WHAT THE EXERCISE ASKS: Please write out every line of text in the data below, keeping each one unchanged and leaving out the pictures.

INPUT DATA:
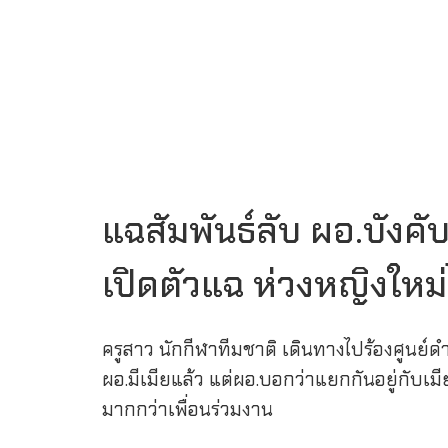
แฉสัมพันธ์ลับ ผอ.บังคับ
เปิดตัวแฉ ห่วงหญิงใหม่ไ
ครูสาว นักกีฬาทีมชาติ เดินทางไปร้องศูนย์ดำ
ผอ.มีเมียแล้ว แต่ผอ.บอกว่าแยกกันอยู่กับเมี
มากกว่าเพื่อนร่วมงาน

RESPONSE:
แฉสัมพันธ์ลับ ผอ.บังคับ
เปิดตัวแฉ ห่วงหญิงใหม่ไ
ครูสาว นักกีฬาทีมชาติ เดินทางไปร้องศูนย์ดำ
ผอ.มีเมียแล้ว แต่ผอ.บอกว่าแยกกันอยู่กับเมี
มากกว่าเพื่อนร่วมงาน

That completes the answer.